В тот же день Ромку переправили в столицу СССР, в Центральный военный госпиталь. Однако все усилия врачей с богатым фронтовым опытом оказались тщетными — через три дня, не приходя в сознание, Роман скончался. Слишком серьезны были раны и слишком велика потеря крови.
Мокотовская дельница ZMP пребывала в унынии и растерянности. Как же так? Они, которые жадно ловили каждое его слово (и любой из них готов был заслонить его собой), — они живы. А вышло так, что заслонил их всех собой он один, и вот теперь его нет. Нет больше Ромки, нет командира, за которым они шли в огонь и в воду, который мог выслушать и понять, все объяснить и растолковать. Вот только с Янкой объясниться так и не сумел, хотя заглядывался на нее и обхаживал всячески уже давно…

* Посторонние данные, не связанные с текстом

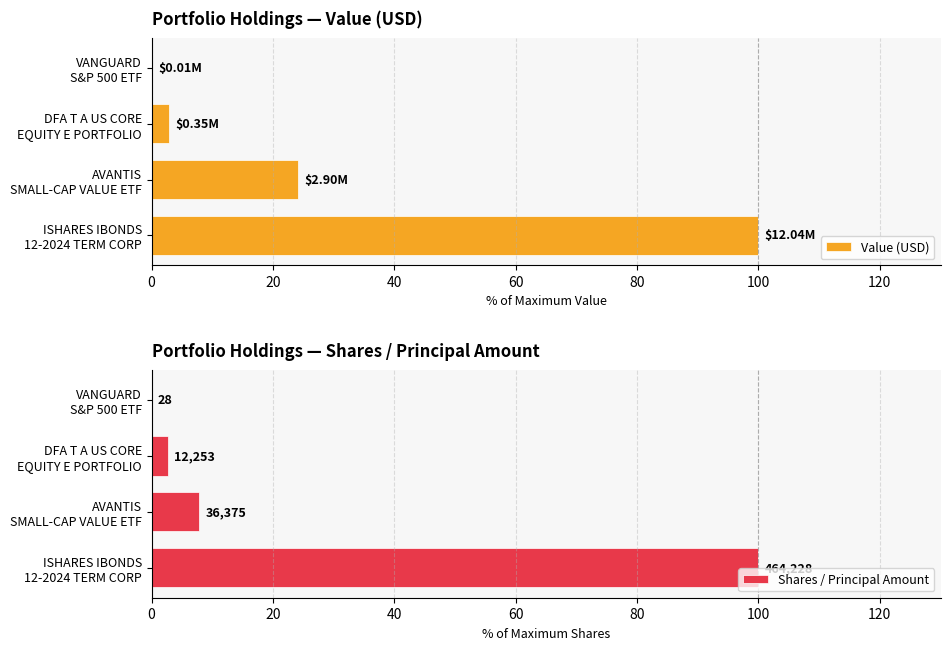

What is the value of the Shares / Principal Amount bar at the 1st from the left?

100.0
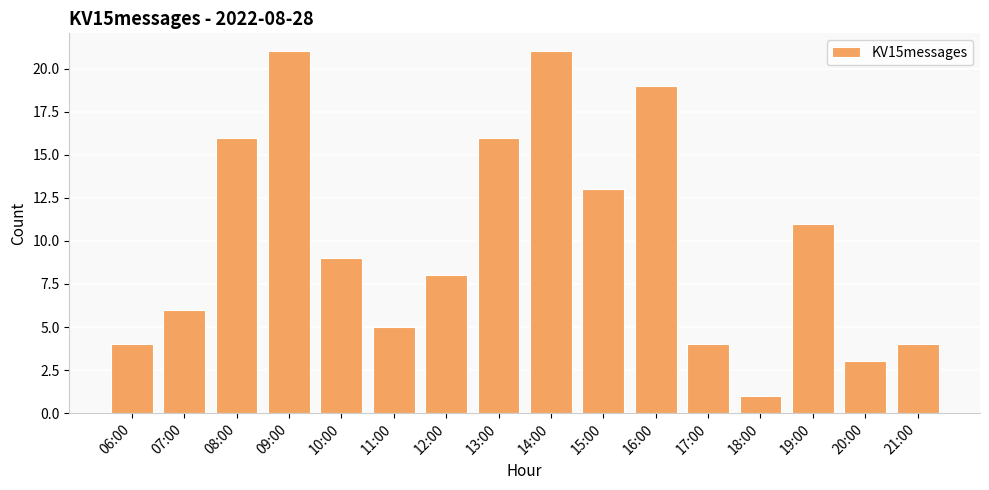

At which category does the chart reach its minimum across all series?

18:00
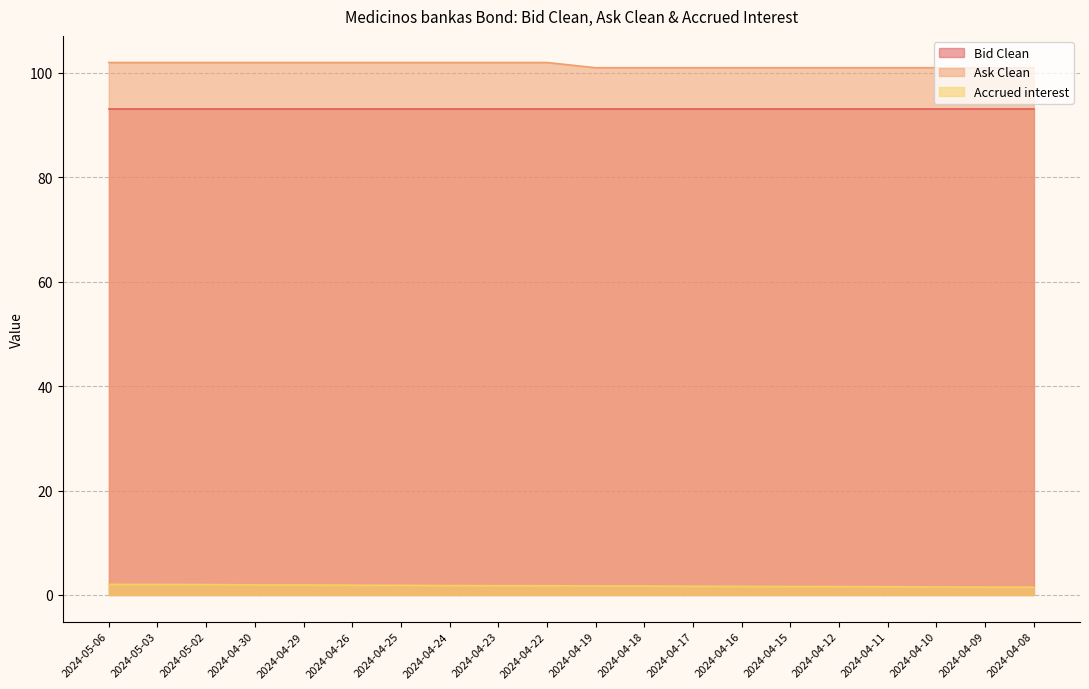

True or false: Ask Clean and Accrued interest intersect in this chart.

False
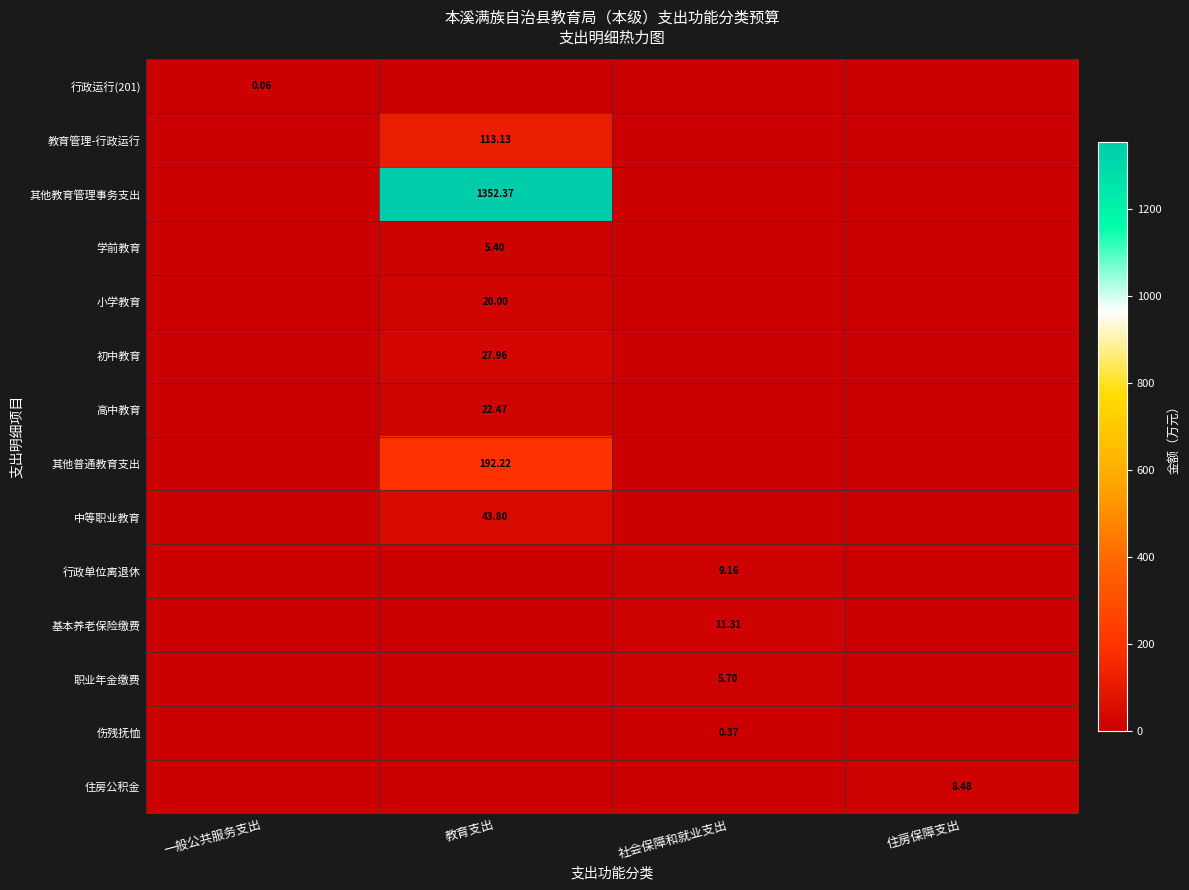

At how many categories does at least one series exceed 1272?

1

Последний прощальный подарок — три увядших гвоздички, залитые кровью, — легли на его могилу. У Нины не хватило сил оставить их у себя — так больно рвал душу даже случайный мимолетный взгляд, брошенный на эти цветы. Она не раз задавала себе вопрос — могла бы она ответить Ромке взаимностью, если бы он все-таки решился сделать первый шаг? Наверное, могла бы. Ведь она явно выделяла его среди всех своих знакомых, и если ухаживания и товарищей, и блестящих шляхетных панов, и молодых советских офицеров оставляли ее в лучшем случае равнодушными, то с ним равнодушием и не пахло. Правда, до сих пор она как-то не задумывалось о том, что возможно или невозможно между нею и командиром. И вот смерть оборвала ниточку, которая могла протянуться в будущее. Его больше нет, и уже никогда ничего между ними не будет. Думай — не думай, горюй — не горюй… Но стоит вспомнить его улыбку, как сердце рвет острая, безжалостная боль.
3. За кулисами
Минул август, наступила осень с золотым листопадом, дождями и холодными ветрами. Настало время очередной командировки в Москву. И на этот раз — надолго. Якуб предупредил дочку:
— В Москве предстоит серьезная работа. Будем готовиться к очень ответственному делу.
Покинув вагон варшавского поезда, оставшегося на пути с европейской колеей, генерал Речницкий с дочерью коротали время до пересадки на московский состав в ресторане брестского вокзала. Нина прихлебывала не слишком хорошо приготовленный кофе, понемногу откусывая от лежащего на тарелочке эклера, и со скучающим выражением на лице наблюдала, как отец, расположившийся у буфетной стойки, рассыпает комплименты блондинке-буфетчице. Девица, надо признать, была довольно симпатичная, и Якуб увлекся ею не на шутку, забыв о времени. А между тем до отправления поезда на Москву осталось всего ничего.
Попытки Нины обратить на себя внимание и напомнить о необходимости поторопиться остались безуспешными. Наконец она вскочила со своего места, набросив на плечи новенькую беличью шубку, и решительно направилась к отцу. Этот демарш не остался незамеченным — генерал демонстративно повернулся к ней спиной, давая понять, что не собирается отрываться от своего увлечения.